If you are one of the lucky ones who draw warm inspiration from the season of giving, the time for God, family, magical castles, and lobotomizing food, then this article isn’t for you. The following selection of alternative Christmas escapes is for the silent hardcore sick of a hyper commercialized month of awful music, fighting families, brute hypocrisy and broken bank balances.
Lose the snow and hire a 1940s Cadillac in old Havana to rampage from beach to beach with a bottle of rum and a swarm of dancers in this tropical Communist utopia where Christmas is just another bourgeois weapon eradicated by Comrade Fidel. Revel in the colonial architecture and follow in the footsteps of Ernest Hemingway and Che Guevara before settling down to a meal of red snapper and daiquiris with the local Habañeros.
Do: Find cheap accommodation in a Casa Particular (local home) and explore a real Cuban vibe; Check out Real Fábrica de Tabacos Partagás, for a sample smoke at Cuba’s oldest cigar making factory; Stop for ice cream at Coppelia, a massive space age style sugar imaginarium which serves over one thousand customers per day!
Another nominally Communist destination where you won’t have to worry about ear piercing Christmas choirs or rage inducing queues. Suzhou marries ancient Chinese Confucian culture with a rampant modernity, all within a bullet train of chaotic Shanghai.
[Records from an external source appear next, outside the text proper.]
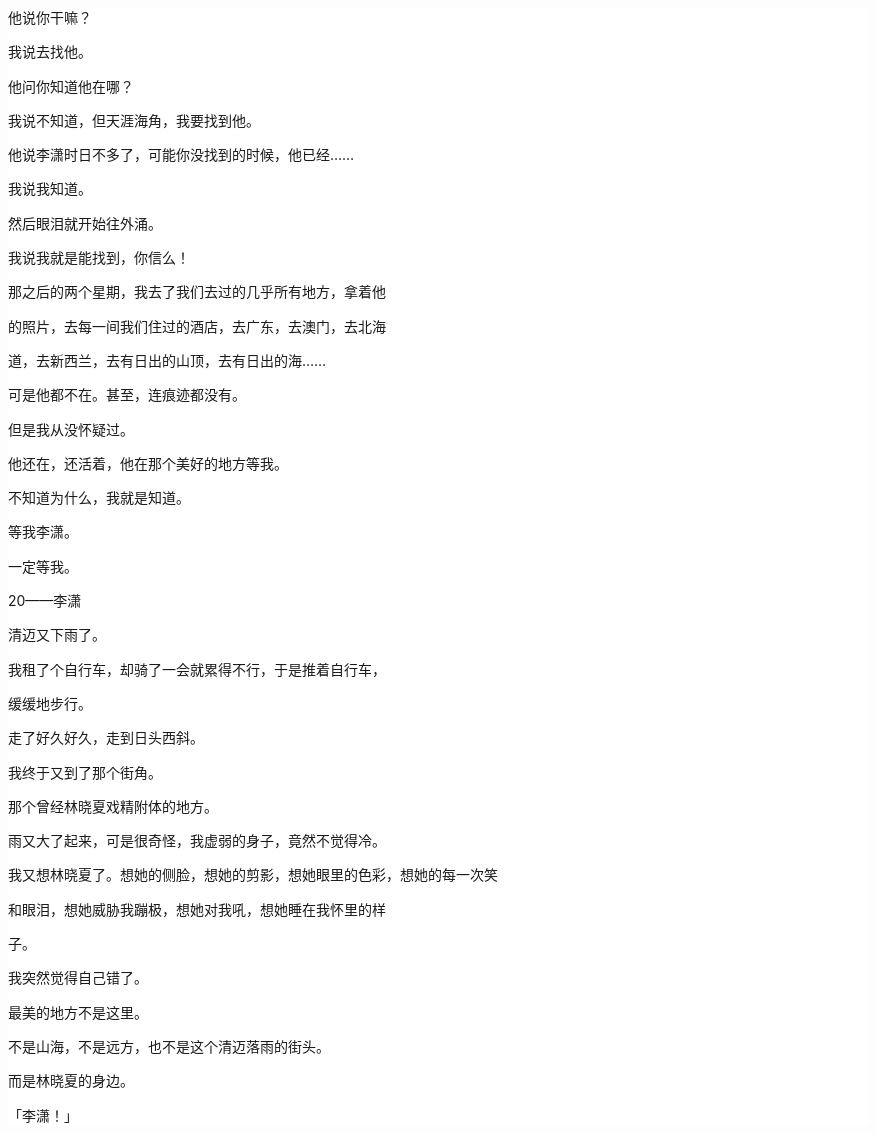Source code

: 他说你干嘛？

我说去找他。

他问你知道他在哪？

我说不知道，但天涯海角，我要找到他。

他说李潇时日不多了，可能你没找到的时候，他已经……

我说我知道。

然后眼泪就开始往外涌。

我说我就是能找到，你信么！

那之后的两个星期，我去了我们去过的几乎所有地方，拿着他

的照片，去每一间我们住过的酒店，去广东，去澳门，去北海

道，去新西兰，去有日出的山顶，去有日出的海……

可是他都不在。甚至，连痕迹都没有。

但是我从没怀疑过。

他还在，还活着，他在那个美好的地方等我。

不知道为什么，我就是知道。

等我李潇。

一定等我。

20——李潇

清迈又下雨了。

我租了个自行车，却骑了一会就累得不行，于是推着自行车，

缓缓地步行。

走了好久好久，走到日头西斜。

我终于又到了那个街角。

那个曾经林晓夏戏精附体的地方。

雨又大了起来，可是很奇怪，我虚弱的身子，竟然不觉得冷。

我又想林晓夏了。想她的侧脸，想她的剪影，想她眼里的色彩，想她的每一次笑

和眼泪，想她威胁我蹦极，想她对我吼，想她睡在我怀里的样

子。

我突然觉得自己错了。

最美的地方不是这里。

不是山海，不是远方，也不是这个清迈落雨的街头。

而是林晓夏的身边。

「李潇！」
Pick up some chopsticks, point randomly at an unintelligible menu and try ox testicle stew while your relatives back home squabble over stuffed turkey.
Do: Kick off the day with a reflective cup of tea over a canal at Bi An Tea House; Stroll down to Shiquan Jie for relentless souvenir shopping and delicious street food; Pack yourself in a million man bus or hire an E-Bike to ride to Jinji Lake where you can spend the evening enchanted by sunsets and lanterns; Forget your job and stay a month longer for Chinese New Year.
Bogainville, Papua New Guinea
For the relentlessly adventurous, escape the festive nonsense by trekking to this unexplored autonomous island straddling the Pacific archipelago. Active volcanoes, lush rainforest, reported cannibalism and Heart of Darkness style military cults should be enough to cancel out any residual Sinatra echoes. Choose between hiring a local guide or reinventing yourself as a tattooed tribal warrior of no fixed Christmas card address.
Do: Kayak into unexplored caves; Set up the islands’ first Scuba Diving institute and never leave; Receive Malaria jabs before visiting; Test your physical prowess in battle with a saltwater crocodile; Surf, trek and generally explore nature in a bona fide tropical paradise.
Pyongyang, North Korea
Professing a belief in any God other than Supreme Leader Kim Jong-un is likely to get you a lengthy labour camp sentence at best, or a visit from Bill Clinton at worst. So rest assured it is highly unlikely that you will encounter a debased race to Christmas #1 or religious fanatics proselytising about the ‘end days’ to the beat of screaming kids. Instead take a dignified tour of war memorials with an ever smiling guide and appreciate a Draconian ban on ‘selfies’ which deep down you know makes sense.
Do: Secure a permanent place on Santas’ death list by tucking into fresh dog at Dangogi Gukjib; Take the 170 metre climb up Juche Tower for startling views of the city combined with a hefty dose of re-education; Visit the captured USS Pueblo and enjoy a hearty laugh at American inferiority (photography allowed); Check out the infamous demilitarised zone with South Korea for a round of golf.